[Records drawn from a dataset]
──────
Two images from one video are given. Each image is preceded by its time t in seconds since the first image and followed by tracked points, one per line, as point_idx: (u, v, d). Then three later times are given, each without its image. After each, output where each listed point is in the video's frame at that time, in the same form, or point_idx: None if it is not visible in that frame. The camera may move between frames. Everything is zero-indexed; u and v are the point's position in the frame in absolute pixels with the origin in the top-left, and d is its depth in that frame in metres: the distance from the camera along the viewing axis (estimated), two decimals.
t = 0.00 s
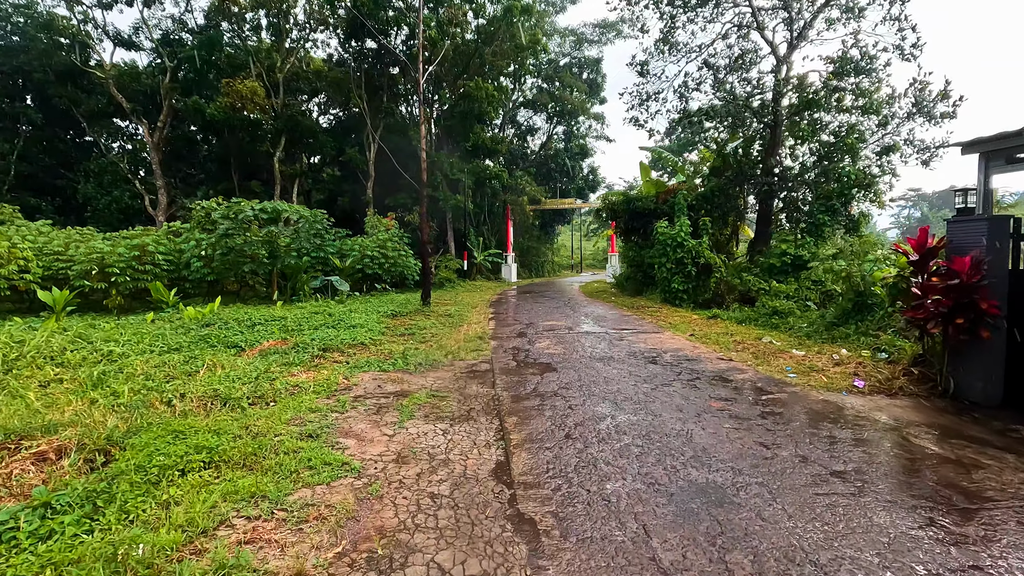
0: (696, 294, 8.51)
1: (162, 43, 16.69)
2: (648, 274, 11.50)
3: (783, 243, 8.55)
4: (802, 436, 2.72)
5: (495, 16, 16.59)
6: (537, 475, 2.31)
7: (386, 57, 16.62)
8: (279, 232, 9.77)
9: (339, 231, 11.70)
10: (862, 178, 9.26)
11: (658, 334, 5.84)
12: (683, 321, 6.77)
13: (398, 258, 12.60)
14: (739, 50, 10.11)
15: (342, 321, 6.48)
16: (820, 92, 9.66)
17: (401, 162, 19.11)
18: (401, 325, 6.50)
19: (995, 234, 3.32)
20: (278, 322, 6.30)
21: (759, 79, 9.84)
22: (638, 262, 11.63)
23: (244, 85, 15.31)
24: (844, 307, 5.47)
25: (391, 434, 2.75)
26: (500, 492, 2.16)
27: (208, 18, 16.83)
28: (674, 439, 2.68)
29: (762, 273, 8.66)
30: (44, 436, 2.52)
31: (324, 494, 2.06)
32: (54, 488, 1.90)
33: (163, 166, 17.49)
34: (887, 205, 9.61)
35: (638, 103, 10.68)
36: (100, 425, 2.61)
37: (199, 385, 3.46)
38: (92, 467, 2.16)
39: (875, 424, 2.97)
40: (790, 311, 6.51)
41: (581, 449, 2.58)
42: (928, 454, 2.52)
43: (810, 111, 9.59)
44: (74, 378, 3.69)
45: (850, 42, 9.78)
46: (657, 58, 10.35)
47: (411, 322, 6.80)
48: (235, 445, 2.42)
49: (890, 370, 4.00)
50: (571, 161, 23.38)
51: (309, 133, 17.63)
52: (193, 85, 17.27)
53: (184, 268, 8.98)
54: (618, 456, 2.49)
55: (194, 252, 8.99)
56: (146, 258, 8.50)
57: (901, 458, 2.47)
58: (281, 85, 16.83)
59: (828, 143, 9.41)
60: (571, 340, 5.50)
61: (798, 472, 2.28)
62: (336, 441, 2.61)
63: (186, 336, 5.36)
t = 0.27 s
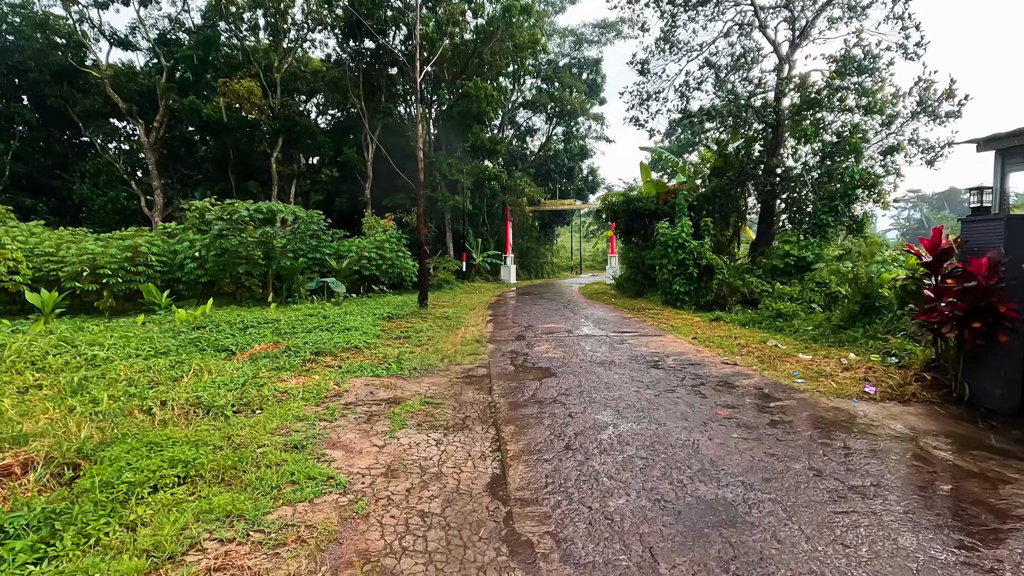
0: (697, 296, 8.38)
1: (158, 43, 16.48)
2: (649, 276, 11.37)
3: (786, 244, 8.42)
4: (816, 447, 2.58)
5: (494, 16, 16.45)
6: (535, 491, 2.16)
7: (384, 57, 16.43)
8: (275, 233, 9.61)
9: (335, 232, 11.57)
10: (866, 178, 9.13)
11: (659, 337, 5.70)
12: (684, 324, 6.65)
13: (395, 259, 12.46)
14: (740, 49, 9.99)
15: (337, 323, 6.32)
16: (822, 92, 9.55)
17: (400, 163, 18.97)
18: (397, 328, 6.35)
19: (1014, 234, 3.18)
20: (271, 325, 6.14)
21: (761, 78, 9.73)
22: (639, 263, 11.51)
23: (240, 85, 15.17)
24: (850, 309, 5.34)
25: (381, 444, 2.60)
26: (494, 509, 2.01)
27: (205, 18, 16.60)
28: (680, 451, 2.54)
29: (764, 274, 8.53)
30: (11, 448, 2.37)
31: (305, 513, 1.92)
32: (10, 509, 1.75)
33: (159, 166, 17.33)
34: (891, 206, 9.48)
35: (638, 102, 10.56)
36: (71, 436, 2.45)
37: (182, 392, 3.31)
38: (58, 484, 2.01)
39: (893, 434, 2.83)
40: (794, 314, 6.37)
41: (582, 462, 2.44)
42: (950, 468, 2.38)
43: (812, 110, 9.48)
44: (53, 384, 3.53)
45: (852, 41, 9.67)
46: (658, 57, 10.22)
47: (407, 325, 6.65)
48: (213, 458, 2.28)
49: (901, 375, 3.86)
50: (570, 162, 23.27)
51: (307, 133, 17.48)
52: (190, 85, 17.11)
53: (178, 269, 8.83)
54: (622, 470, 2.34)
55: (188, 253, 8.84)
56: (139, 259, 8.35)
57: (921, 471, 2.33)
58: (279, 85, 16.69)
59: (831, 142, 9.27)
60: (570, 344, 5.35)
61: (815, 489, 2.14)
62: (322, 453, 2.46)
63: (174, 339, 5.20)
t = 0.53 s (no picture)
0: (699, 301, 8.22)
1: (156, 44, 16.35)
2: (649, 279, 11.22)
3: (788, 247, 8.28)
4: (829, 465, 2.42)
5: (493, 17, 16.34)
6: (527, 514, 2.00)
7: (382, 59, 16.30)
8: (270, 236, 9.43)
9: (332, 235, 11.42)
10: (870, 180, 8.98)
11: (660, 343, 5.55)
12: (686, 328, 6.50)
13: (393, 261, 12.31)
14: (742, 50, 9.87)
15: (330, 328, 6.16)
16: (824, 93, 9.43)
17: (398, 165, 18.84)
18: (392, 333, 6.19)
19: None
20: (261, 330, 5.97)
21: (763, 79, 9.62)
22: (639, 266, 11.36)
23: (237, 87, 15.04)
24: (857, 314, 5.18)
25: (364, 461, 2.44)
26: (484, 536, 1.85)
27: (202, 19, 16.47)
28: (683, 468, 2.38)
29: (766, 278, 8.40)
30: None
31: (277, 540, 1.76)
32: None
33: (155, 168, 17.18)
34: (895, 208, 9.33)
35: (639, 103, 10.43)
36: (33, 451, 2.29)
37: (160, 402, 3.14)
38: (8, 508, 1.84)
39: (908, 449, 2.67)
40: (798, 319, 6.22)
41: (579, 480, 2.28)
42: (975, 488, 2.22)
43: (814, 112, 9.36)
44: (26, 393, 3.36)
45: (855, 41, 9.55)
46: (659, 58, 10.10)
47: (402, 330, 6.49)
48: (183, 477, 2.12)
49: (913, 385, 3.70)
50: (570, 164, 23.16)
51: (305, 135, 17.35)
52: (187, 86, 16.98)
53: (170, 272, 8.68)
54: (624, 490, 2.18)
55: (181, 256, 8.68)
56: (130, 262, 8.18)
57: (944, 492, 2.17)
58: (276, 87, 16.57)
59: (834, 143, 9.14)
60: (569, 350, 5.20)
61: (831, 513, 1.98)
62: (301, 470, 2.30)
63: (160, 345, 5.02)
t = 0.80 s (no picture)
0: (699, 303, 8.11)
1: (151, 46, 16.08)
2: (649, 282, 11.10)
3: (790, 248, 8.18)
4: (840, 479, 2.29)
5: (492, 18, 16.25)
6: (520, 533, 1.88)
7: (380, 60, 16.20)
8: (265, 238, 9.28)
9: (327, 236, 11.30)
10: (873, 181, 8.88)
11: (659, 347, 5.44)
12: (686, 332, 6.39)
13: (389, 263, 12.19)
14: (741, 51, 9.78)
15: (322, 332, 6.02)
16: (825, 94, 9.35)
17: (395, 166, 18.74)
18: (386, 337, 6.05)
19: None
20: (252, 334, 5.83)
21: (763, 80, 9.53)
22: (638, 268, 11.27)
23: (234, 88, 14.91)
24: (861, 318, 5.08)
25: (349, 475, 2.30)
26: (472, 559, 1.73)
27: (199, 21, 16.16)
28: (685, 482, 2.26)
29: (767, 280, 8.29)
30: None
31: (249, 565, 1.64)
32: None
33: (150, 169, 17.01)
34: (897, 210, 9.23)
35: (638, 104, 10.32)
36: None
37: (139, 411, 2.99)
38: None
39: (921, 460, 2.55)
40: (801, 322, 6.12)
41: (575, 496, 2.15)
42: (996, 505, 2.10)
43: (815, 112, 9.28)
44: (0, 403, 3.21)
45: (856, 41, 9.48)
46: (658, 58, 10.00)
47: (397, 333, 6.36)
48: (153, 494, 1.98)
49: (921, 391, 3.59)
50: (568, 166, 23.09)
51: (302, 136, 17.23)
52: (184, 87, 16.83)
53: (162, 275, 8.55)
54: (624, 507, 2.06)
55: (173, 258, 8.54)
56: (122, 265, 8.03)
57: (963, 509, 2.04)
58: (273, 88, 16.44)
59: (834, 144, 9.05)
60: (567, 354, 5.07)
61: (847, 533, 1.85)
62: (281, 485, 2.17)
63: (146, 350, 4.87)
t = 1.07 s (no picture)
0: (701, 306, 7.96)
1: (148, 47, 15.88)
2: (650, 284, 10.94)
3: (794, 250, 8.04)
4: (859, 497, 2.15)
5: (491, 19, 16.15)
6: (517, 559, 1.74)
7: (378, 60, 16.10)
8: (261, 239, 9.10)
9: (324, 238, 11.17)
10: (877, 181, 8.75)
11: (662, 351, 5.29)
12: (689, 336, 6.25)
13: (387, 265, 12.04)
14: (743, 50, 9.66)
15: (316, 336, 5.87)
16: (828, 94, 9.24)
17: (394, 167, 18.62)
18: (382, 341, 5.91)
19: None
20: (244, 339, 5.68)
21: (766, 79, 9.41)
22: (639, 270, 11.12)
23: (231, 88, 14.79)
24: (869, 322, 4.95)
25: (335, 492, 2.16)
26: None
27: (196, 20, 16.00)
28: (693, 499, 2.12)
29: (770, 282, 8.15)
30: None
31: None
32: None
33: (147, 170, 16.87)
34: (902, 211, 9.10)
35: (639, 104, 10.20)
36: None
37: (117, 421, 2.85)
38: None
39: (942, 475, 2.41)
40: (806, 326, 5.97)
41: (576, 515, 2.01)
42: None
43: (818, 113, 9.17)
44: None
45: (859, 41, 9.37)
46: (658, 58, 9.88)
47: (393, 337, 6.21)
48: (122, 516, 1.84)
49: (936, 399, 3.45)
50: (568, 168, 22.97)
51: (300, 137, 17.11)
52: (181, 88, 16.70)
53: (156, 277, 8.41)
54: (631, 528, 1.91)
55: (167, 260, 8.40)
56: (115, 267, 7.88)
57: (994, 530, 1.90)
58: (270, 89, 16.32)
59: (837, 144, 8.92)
──────
**What the task requires**.
Beginning with the first entry above, reproduce every line verbatim until the line with "61: (798, 472, 2.28)", which is included too; omit pictures.

**Task answer**.
Two images from one video are given. Each image is preceded by its time t in seconds since the first image and followed by tracked points, one per line, as point_idx: (u, v, d). Then three later times are given, each without its image. After each, output where each listed point is in the video's frame at that time, in the same form, or point_idx: None if it is not visible in that frame. The camera may move between frames. Everything is zero-indexed; u and v are the point's position in the frame in absolute pixels with the origin in the top-left, and d is its depth in that frame in metres: the distance from the camera along the viewing axis (estimated), two decimals.
t = 0.00 s
0: (696, 294, 8.51)
1: (162, 43, 16.69)
2: (648, 274, 11.50)
3: (783, 243, 8.55)
4: (802, 436, 2.72)
5: (495, 16, 16.59)
6: (537, 475, 2.31)
7: (386, 57, 16.62)
8: (279, 232, 9.77)
9: (339, 231, 11.70)
10: (862, 178, 9.26)
11: (658, 334, 5.84)
12: (683, 321, 6.77)
13: (398, 258, 12.60)
14: (739, 50, 10.11)
15: (342, 321, 6.48)
16: (820, 92, 9.66)
17: (401, 162, 19.11)
18: (401, 325, 6.50)
19: (995, 234, 3.32)
20: (278, 322, 6.30)
21: (759, 79, 9.84)
22: (638, 262, 11.63)
23: (244, 85, 15.31)
24: (844, 307, 5.47)
25: (391, 434, 2.75)
26: (500, 492, 2.16)
27: (208, 18, 16.83)
28: (674, 439, 2.68)
29: (762, 273, 8.66)
30: (44, 436, 2.52)
31: (324, 494, 2.06)
32: (54, 488, 1.90)
33: (163, 166, 17.49)
34: (887, 205, 9.61)
35: (638, 103, 10.68)
36: (100, 425, 2.61)
37: (199, 385, 3.46)
38: (92, 467, 2.16)
39: (875, 424, 2.97)
40: (790, 311, 6.51)
41: (581, 449, 2.58)
42: (928, 454, 2.52)
43: (810, 111, 9.59)
44: (74, 378, 3.69)
45: (850, 42, 9.78)
46: (657, 58, 10.35)
47: (411, 322, 6.80)
48: (235, 445, 2.42)
49: (890, 370, 4.00)
50: (571, 161, 23.38)
51: (309, 133, 17.63)
52: (193, 85, 17.27)
53: (184, 268, 8.98)
54: (618, 456, 2.49)
55: (194, 252, 8.99)
56: (146, 258, 8.50)
57: (901, 458, 2.47)
58: (281, 85, 16.83)
59: (828, 143, 9.41)
60: (571, 340, 5.50)
61: (798, 472, 2.28)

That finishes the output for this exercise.